→ What needs to be done
Give all the rows again, switching every "common name" to "vernacular name" and leaving everything else unchanged.

### Source data

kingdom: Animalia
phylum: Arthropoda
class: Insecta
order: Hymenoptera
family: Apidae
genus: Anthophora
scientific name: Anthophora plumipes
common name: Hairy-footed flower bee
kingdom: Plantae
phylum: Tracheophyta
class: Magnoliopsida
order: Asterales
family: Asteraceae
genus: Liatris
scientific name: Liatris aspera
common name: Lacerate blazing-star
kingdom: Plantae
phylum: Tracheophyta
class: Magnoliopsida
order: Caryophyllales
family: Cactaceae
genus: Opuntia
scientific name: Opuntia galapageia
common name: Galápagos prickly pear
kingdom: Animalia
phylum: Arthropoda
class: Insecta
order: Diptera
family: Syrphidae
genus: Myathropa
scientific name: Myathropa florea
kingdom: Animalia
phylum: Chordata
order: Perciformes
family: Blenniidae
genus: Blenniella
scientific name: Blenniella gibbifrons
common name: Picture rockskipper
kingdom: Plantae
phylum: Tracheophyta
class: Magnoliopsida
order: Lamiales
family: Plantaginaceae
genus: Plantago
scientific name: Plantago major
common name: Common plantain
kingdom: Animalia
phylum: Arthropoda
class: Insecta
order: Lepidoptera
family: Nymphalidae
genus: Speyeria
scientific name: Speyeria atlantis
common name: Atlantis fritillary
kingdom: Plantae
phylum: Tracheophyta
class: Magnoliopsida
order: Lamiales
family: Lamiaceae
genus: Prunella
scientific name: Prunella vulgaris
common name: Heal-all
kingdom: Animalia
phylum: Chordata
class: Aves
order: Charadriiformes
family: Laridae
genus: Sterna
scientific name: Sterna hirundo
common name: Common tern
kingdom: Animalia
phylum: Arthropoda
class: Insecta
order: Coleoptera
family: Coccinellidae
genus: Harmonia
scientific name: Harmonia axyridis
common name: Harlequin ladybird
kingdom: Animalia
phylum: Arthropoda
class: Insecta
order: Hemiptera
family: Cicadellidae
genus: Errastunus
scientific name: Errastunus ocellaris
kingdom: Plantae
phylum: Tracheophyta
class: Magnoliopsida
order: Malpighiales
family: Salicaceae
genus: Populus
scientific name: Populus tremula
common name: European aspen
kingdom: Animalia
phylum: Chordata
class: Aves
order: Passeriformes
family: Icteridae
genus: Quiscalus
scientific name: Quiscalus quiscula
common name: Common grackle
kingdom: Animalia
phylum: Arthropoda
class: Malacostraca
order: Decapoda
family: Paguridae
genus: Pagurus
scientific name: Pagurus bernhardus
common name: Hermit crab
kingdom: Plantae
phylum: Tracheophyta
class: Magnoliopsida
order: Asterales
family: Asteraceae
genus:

######

→ Exercise response
kingdom: Animalia
phylum: Arthropoda
class: Insecta
order: Hymenoptera
family: Apidae
genus: Anthophora
scientific name: Anthophora plumipes
vernacular name: Hairy-footed flower bee
kingdom: Plantae
phylum: Tracheophyta
class: Magnoliopsida
order: Asterales
family: Asteraceae
genus: Liatris
scientific name: Liatris aspera
vernacular name: Lacerate blazing-star
kingdom: Plantae
phylum: Tracheophyta
class: Magnoliopsida
order: Caryophyllales
family: Cactaceae
genus: Opuntia
scientific name: Opuntia galapageia
vernacular name: Galápagos prickly pear
kingdom: Animalia
phylum: Arthropoda
class: Insecta
order: Diptera
family: Syrphidae
genus: Myathropa
scientific name: Myathropa florea
kingdom: Animalia
phylum: Chordata
order: Perciformes
family: Blenniidae
genus: Blenniella
scientific name: Blenniella gibbifrons
vernacular name: Picture rockskipper
kingdom: Plantae
phylum: Tracheophyta
class: Magnoliopsida
order: Lamiales
family: Plantaginaceae
genus: Plantago
scientific name: Plantago major
vernacular name: Common plantain
kingdom: Animalia
phylum: Arthropoda
class: Insecta
order: Lepidoptera
family: Nymphalidae
genus: Speyeria
scientific name: Speyeria atlantis
vernacular name: Atlantis fritillary
kingdom: Plantae
phylum: Tracheophyta
class: Magnoliopsida
order: Lamiales
family: Lamiaceae
genus: Prunella
scientific name: Prunella vulgaris
vernacular name: Heal-all
kingdom: Animalia
phylum: Chordata
class: Aves
order: Charadriiformes
family: Laridae
genus: Sterna
scientific name: Sterna hirundo
vernacular name: Common tern
kingdom: Animalia
phylum: Arthropoda
class: Insecta
order: Coleoptera
family: Coccinellidae
genus: Harmonia
scientific name: Harmonia axyridis
vernacular name: Harlequin ladybird
kingdom: Animalia
phylum: Arthropoda
class: Insecta
order: Hemiptera
family: Cicadellidae
genus: Errastunus
scientific name: Errastunus ocellaris
kingdom: Plantae
phylum: Tracheophyta
class: Magnoliopsida
order: Malpighiales
family: Salicaceae
genus: Populus
scientific name: Populus tremula
vernacular name: European aspen
kingdom: Animalia
phylum: Chordata
class: Aves
order: Passeriformes
family: Icteridae
genus: Quiscalus
scientific name: Quiscalus quiscula
vernacular name: Common grackle
kingdom: Animalia
phylum: Arthropoda
class: Malacostraca
order: Decapoda
family: Paguridae
genus: Pagurus
scientific name: Pagurus bernhardus
vernacular name: Hermit crab
kingdom: Plantae
phylum: Tracheophyta
class: Magnoliopsida
order: Asterales
family: Asteraceae
genus:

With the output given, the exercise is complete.